### WORK INSTRUCTIONS
Quote each of the lines below word for word, leaving out the pictures.
====== DATA IN THIS EXERCISE
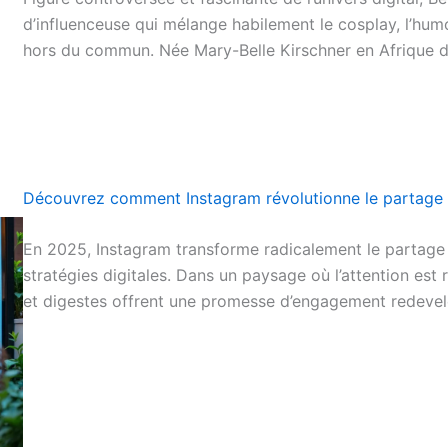
d’influenceuse qui mélange habilement le cosplay, l’hum
hors du commun. Née Mary-Belle Kirschner en Afrique 
Découvrez comment Instagram révolutionne le partage 
En 2025, Instagram transforme radicalement le partage
stratégies digitales. Dans un paysage où l’attention est 
et digestes offrent une promesse d’engagement redeve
============
### OUTPUT BELOW
d’influenceuse qui mélange habilement le cosplay, l’hum
hors du commun. Née Mary-Belle Kirschner en Afrique 
Découvrez comment Instagram révolutionne le partage 
En 2025, Instagram transforme radicalement le partage
stratégies digitales. Dans un paysage où l’attention est 
et digestes offrent une promesse d’engagement redeve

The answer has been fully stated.